Required work — After locating the line that contains "Photovoltaik" in the records below, write out exactly that line and each line after it through the one that contains "Dread-Disease-Versicherung", and nothing else.

*** Opening of Data for review ***

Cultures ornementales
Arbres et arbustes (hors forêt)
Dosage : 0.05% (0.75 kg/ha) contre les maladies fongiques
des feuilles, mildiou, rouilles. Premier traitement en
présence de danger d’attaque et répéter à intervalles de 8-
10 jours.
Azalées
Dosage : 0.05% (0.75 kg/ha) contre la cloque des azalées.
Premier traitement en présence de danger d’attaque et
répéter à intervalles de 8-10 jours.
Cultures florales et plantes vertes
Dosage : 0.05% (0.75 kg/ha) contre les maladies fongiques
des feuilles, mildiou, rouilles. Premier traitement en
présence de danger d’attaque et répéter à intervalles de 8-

*** Close of Data for review ***
*** Opening of Data for review ***

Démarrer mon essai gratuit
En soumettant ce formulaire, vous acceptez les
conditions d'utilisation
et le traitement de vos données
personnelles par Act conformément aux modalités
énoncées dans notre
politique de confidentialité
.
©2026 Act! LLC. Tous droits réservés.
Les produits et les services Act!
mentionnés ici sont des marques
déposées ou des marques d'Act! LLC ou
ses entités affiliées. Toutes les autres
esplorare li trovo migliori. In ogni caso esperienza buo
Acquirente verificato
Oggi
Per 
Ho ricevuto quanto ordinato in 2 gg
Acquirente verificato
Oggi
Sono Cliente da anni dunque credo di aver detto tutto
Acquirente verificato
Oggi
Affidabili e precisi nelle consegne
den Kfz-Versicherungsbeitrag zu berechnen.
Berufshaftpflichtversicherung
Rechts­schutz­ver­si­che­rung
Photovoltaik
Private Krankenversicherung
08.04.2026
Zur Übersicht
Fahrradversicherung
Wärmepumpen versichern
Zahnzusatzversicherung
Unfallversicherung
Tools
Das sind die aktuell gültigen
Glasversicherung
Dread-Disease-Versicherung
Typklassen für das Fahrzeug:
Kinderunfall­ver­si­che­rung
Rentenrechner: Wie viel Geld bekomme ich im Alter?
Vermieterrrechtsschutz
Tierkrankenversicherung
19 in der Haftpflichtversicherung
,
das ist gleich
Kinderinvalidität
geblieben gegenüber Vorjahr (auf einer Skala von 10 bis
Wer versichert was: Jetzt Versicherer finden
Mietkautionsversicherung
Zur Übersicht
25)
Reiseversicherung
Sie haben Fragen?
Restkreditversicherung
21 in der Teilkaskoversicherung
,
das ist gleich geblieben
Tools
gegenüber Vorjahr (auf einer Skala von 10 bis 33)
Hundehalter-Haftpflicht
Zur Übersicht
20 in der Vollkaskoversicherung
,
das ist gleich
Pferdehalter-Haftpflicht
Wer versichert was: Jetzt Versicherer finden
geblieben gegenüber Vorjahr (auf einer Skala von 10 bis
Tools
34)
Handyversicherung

*** Close of Data for review ***
*** Opening of Data for review ***

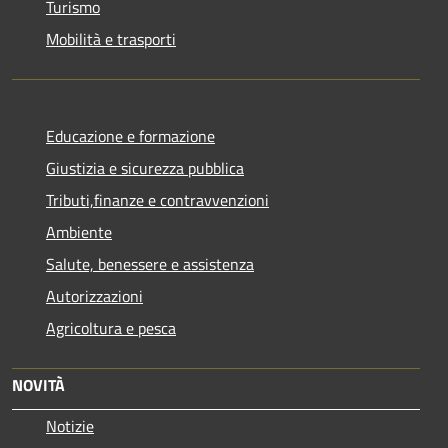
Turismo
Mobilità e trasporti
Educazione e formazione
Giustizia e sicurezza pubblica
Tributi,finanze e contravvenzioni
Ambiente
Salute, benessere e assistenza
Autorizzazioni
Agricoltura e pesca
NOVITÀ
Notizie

*** Close of Data for review ***

The answer —
Photovoltaik
Private Krankenversicherung
08.04.2026
Zur Übersicht
Fahrradversicherung
Wärmepumpen versichern
Zahnzusatzversicherung
Unfallversicherung
Tools
Das sind die aktuell gültigen
Glasversicherung
Dread-Disease-Versicherung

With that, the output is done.